I’ve collected data on the prosecution of manslaughter by criminal negligence in Australia. This research data provides evidence for a larger number of prosecutions than had been acknowledged by the scholarly and historical literature to date: thirty-three additional cases, newly discovered through my archival research, and that constitute an important expansion of the case law.

This data is part of a broader project that investigates the incidence of such ‘medical manslaughter’ prosecutions in Australian jurisdictions. This is one piece of that data set,  namely, a Register – Historical MM Cases Australia of  manslaughter by criminal negligence and cognate offences that have arisen arising in the healthcare and medical context in Australia. The broader data set (which I will make available at some point in the future when time allows) contains this register, but is accompanied by references to primary and secondary sources including newspaper reports, archival sources.

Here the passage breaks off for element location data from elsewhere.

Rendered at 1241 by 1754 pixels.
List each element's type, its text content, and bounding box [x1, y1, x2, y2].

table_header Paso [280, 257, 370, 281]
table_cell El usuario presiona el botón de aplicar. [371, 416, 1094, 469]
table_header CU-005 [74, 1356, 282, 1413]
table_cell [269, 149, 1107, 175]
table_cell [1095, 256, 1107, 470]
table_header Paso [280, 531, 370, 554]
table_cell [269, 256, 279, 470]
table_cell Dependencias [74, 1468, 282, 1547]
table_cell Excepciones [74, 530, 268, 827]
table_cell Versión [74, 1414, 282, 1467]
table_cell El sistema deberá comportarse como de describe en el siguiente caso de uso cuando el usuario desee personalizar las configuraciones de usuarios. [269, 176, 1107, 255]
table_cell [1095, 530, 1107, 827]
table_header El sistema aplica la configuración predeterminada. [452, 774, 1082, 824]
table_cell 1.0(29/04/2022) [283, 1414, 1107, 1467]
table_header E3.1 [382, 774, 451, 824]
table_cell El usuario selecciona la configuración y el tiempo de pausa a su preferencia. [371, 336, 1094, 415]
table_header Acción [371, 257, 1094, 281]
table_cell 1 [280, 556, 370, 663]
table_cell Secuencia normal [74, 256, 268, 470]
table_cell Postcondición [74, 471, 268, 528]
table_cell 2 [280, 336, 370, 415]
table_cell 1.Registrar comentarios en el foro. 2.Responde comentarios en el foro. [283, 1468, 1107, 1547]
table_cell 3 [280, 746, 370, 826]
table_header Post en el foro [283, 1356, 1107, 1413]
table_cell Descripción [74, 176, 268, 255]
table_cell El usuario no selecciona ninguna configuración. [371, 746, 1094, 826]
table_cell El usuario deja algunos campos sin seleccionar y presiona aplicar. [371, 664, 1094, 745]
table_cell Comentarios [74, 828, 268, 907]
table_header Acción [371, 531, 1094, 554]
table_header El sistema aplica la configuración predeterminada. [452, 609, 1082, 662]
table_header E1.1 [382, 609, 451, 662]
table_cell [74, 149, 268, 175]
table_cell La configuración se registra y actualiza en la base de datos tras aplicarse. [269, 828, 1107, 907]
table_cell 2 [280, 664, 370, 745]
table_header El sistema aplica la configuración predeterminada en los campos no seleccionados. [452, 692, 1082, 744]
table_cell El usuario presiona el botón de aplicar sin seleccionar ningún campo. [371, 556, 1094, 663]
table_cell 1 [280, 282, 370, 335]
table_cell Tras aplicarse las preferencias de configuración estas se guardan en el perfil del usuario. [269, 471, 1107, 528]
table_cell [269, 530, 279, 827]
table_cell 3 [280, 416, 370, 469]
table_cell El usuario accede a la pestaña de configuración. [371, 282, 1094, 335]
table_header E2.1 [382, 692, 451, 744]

Note: Please feel free to download and use freely with appropriate acknowledgement of the source. To do so, I recommend making (at a minimum) reference to my first paper that used this data: David J Carter, ‘Correcting the Record: Australian Prosecutions for Manslaughter in the Medical Context’ (2015) 22(3) Journal of Law and Medicine 588.


[1]           See the discussion in the Introduction to this thesis as to the key arguments mounted against prosecution of manslaughter by criminal negligence in this context. Some of the material presented in this chapter was previously published in David J Carter, ‘Correcting the Record: Australian Prosecutions for Manslaughter in the Medical Context’ (2015) 22(3) Journal of Law and Medicine 588.

[2]           Ian Dobinson, ‘Doctors Who Kill or Harm Their Patients: The Australian Experience’ in Danielle Griffiths and Andrew Sanders (eds), Bioethics, Medicine and the Criminal Law: Medicine, Crime and Society (Cambridge University Press, 2013); Ian Dobinson, ‘Medical Manslaughter’ (2009) 28 University of Queensland Law Journal 101; Nikita Tuckett, ‘Balancing Public Health and Practitioner Accountability in Cases of Medical Manslaughter: Reconsidering the Tests for Criminal Negligence-Related Offences in Australia after R v Patel’ (2011) 19(2) Journal of law and medicine 377; Carter, above n 1.